Hombres de Iglesia visitan también Taizé, y la comunidad acogió así al papa Juan Pablo II, a tres arzobispos de Cantorbery, a metropolitas ortodoxos, a los catorce obispos luteranos de Suecia y a numerosos pastores del mundo entero.
A través de los años ha ido aumentando el número de personas que visita Taizé. Desde finales de los años 1950 jóvenes comienzan a venir cada vez en mayor número. En 1966 las hermanas de San Andrés, una comunidad católica internacional fundada hace más de siete siglos, vinieron a vivir a la aldea vecina y comenzaron a asumir una parte de las tareas de la acogida. Mucho más tarde algunas hermanas ursulinas polacas vinieron también para apoyar la acogida de los jóvenes.
A partir de 1962, hermanos y jóvenes enviados por Taizé no dejaron de ir y venir a los países de Europa del Este, con la mayor discreción, para visitar a quienes se encontraban acantonados en el interior de sus fronteras. Ahora que han caídos los muros y que resulta más fácil viajar entre Europa oriental y occidental los contactos con los cristianos de Oriente, que habían sido siempre muy importantes, se han incrementado de manera significativa.
Encuentros intercontinentales de jóvenes
Desde principios de primavera hasta finales de otoño cada semana jóvenes de diversos continentes llegan a la colina de Taizé. Están en búsqueda de un sentido para su vida, en comunión con muchos otros. Yendo a las fuentes de la confianza en Dios, emprenden una peregrinación interior que les anima a construir relaciones de confianza entre los humanos.

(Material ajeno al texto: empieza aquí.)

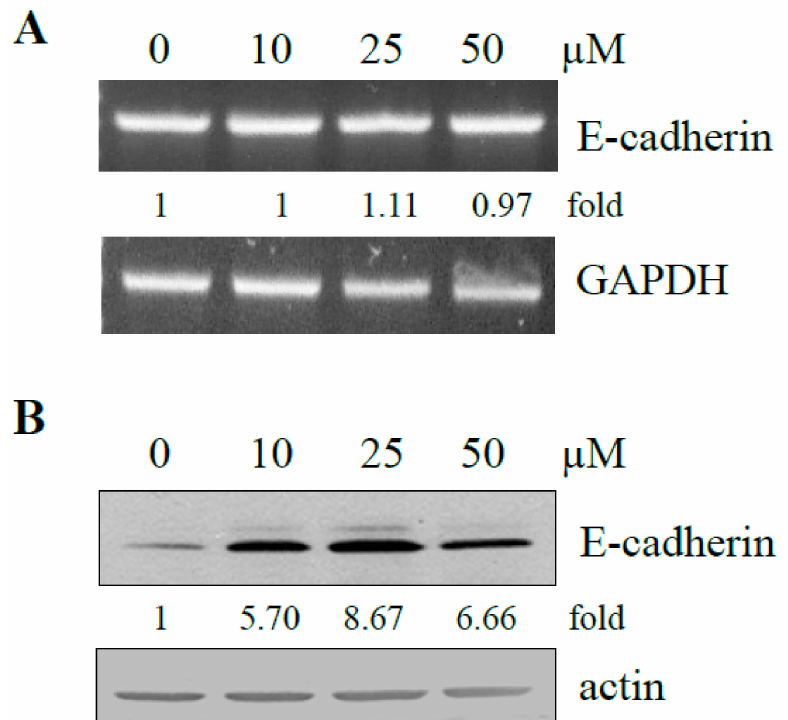
Figure 6. E ff ect of treatment by increasing dose of resveratrol on E-cadherin mRNA and protein expression. ( A ) DU145 was treated with 10, 25, and 50 µ M resveratrol for two days. Changes in mRNA of E-cadherin were assayed by RT-PCR and quantified and expressed as a fold di ff erence against GAPDH. ( B ) Changes on E-cadherin protein expression by resveratrol were analyzed by Western blot analysis. Intensity of specific bands from control and treated cells in panel B was each normalized to actin and expressed as fold of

Algunas semanas de verano puede haber más de 5000 jóvenes de 75 países asociados a una aventura común. Y dicha aventura continúa cuando regresan a casa: se concretiza a través de su preocupación por profundizar en una vida interior y por su disponibilidad a asumir responsabilidades en vistas a hacer de la tierra un lugar más habitable.
En Taizé los jóvenes son acogidos por una comunidad de hermanos que se comprometen a través de un sí para toda su vida siguiendo a Cristo. Dos comunidades de hermanas participan también en la acogida. En el corazón de estos encuentros está la oración común que reúne tres veces al día a todos los que se en la colina en una misma alabanza a Dios a través del canto y el silencio.
Cada día algunos hermanos de la comunidad dan introducciones bíblicas; son seguidas por tiempos de reflexión, de intercambio y de participación en las tareas prácticas. También es posible pasar la semana en silencio para dejar que el Evangelio ilumine la propia vida con profundidad.
Por la tarde hay talleres sobre temas más específicos y que permiten ver la relación entre las fuentes de la fe y la realidad pluralista del mundo contemporáneo: «¿Es posible el perdón?», «El desafío de la globalización», «¿Cómo responder a la llamada de Dios?», «¿Qué Europa queremos?»... También hay temas que tratan del arte y de la música.
Una semana en Taizé permite comprender la relación entre una experiencia de comunión con Dios en la oración y en la reflexión personal por un lado, y una experiencia de comunión y de solidaridad entre los pueblos por otro.
Encontrándose en una escucha mutua, los jóvenes del mundo entero se descubre que pueden abrirse caminos de unidad dentro de la diversidad de las tradiciones cristianas y de las culturas. Ello ofrece sólidos fundamentos para ser creadores de confianza y fermentos de paz en un mundo herido por las divisiones, la violencia y el aislamiento.
Prosiguiendo una «peregrinación de confianza a través de la tierra», Taizé no organiza un movimiento en torno a la comunidad. Cada uno está invitado después de su estancia en Taizé a vivir en su propio lugar lo que ha comprendido, con mayor conciencia de la vida interior que le habita, y de su relación con muchos otros comprometidos en una misma búsqueda de lo esencial.